Only lines with the string "fulfilled" are wanted. Pull them out of the data.

-------- Data shown

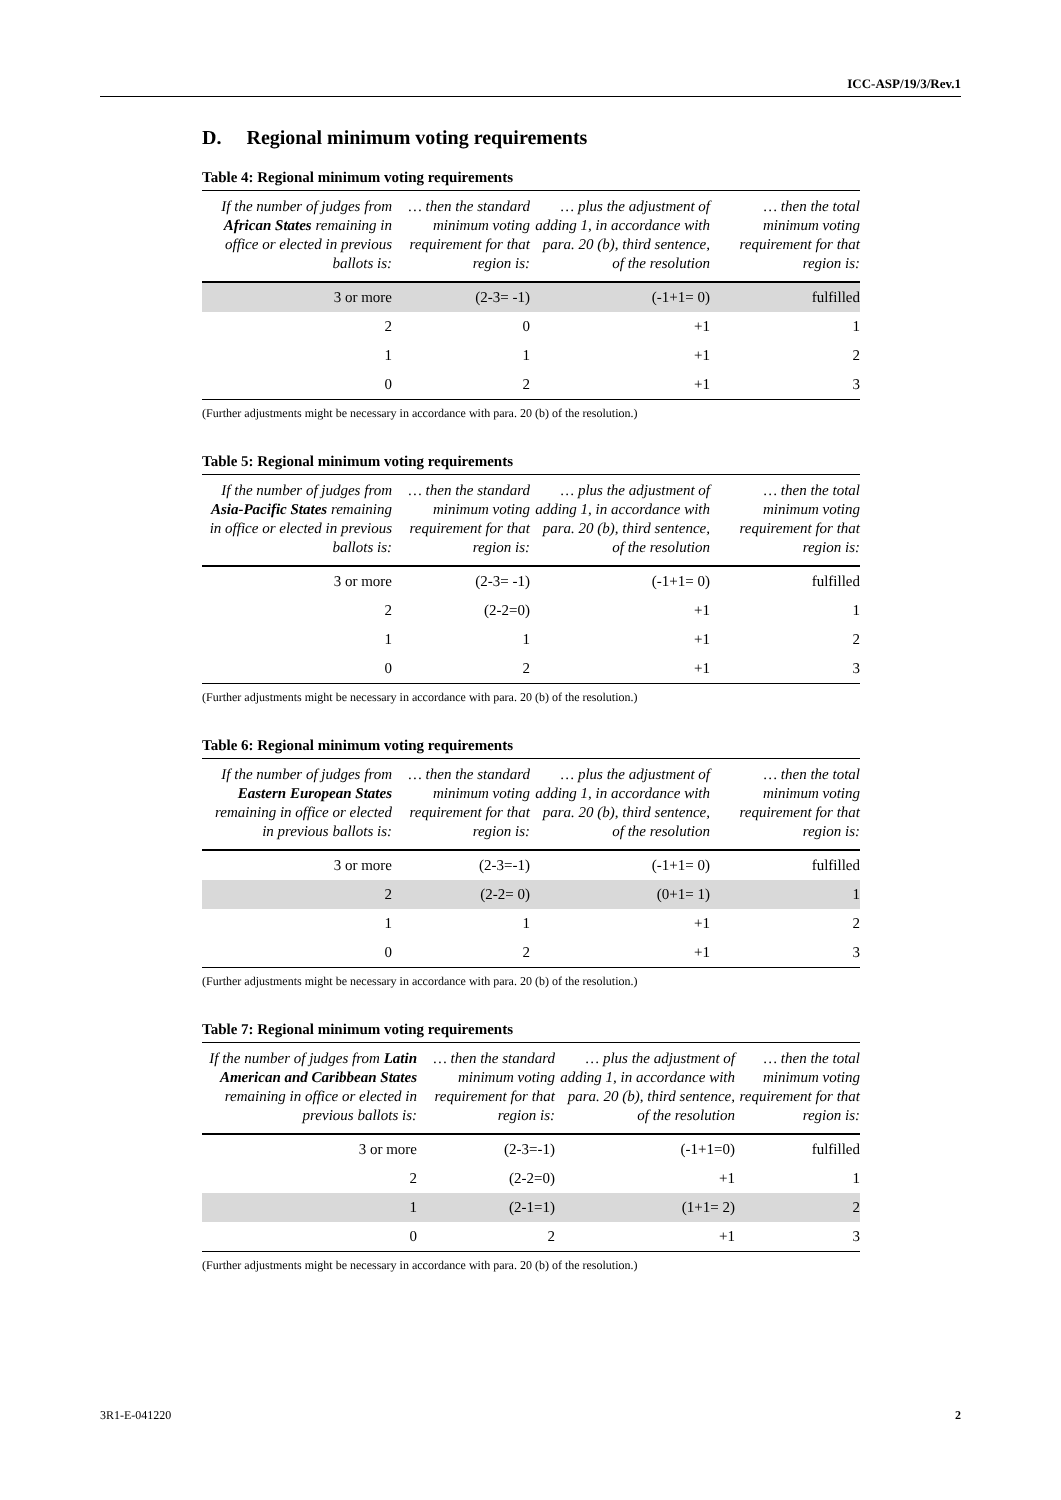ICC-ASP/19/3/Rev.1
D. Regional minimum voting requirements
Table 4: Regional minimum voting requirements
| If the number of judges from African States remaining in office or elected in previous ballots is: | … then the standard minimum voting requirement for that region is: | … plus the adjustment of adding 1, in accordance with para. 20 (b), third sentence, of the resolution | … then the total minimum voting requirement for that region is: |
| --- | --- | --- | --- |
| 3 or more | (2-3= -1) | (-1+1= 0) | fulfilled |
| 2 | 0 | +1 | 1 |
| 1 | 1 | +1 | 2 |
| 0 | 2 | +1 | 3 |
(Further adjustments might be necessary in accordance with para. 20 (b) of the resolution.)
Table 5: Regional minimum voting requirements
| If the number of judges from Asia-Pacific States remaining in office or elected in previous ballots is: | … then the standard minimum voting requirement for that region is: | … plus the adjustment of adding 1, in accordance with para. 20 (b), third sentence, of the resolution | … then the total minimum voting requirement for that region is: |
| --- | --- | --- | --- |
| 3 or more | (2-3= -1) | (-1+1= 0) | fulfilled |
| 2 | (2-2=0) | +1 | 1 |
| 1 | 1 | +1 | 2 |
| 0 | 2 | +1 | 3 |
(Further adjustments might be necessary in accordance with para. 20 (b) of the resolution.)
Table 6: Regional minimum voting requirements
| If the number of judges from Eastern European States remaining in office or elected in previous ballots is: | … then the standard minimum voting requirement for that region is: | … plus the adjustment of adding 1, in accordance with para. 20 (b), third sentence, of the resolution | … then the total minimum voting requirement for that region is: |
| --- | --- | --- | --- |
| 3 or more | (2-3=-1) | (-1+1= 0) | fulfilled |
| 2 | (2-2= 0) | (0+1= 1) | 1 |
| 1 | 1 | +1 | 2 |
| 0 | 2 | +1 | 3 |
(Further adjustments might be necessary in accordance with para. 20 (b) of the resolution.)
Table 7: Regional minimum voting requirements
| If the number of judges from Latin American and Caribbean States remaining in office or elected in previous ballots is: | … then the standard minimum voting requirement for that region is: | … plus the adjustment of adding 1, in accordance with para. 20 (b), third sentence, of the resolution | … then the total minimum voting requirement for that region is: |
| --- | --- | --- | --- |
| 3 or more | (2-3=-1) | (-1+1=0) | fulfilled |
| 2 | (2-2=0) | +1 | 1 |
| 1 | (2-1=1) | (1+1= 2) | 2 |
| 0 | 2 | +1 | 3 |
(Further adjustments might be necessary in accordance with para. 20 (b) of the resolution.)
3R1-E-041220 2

----------------

▶ Response to the exercise:
| 3 or more | (2-3= -1) | (-1+1= 0) | fulfilled |
| 3 or more | (2-3= -1) | (-1+1= 0) | fulfilled |
| 3 or more | (2-3=-1) | (-1+1= 0) | fulfilled |
| 3 or more | (2-3=-1) | (-1+1=0) | fulfilled |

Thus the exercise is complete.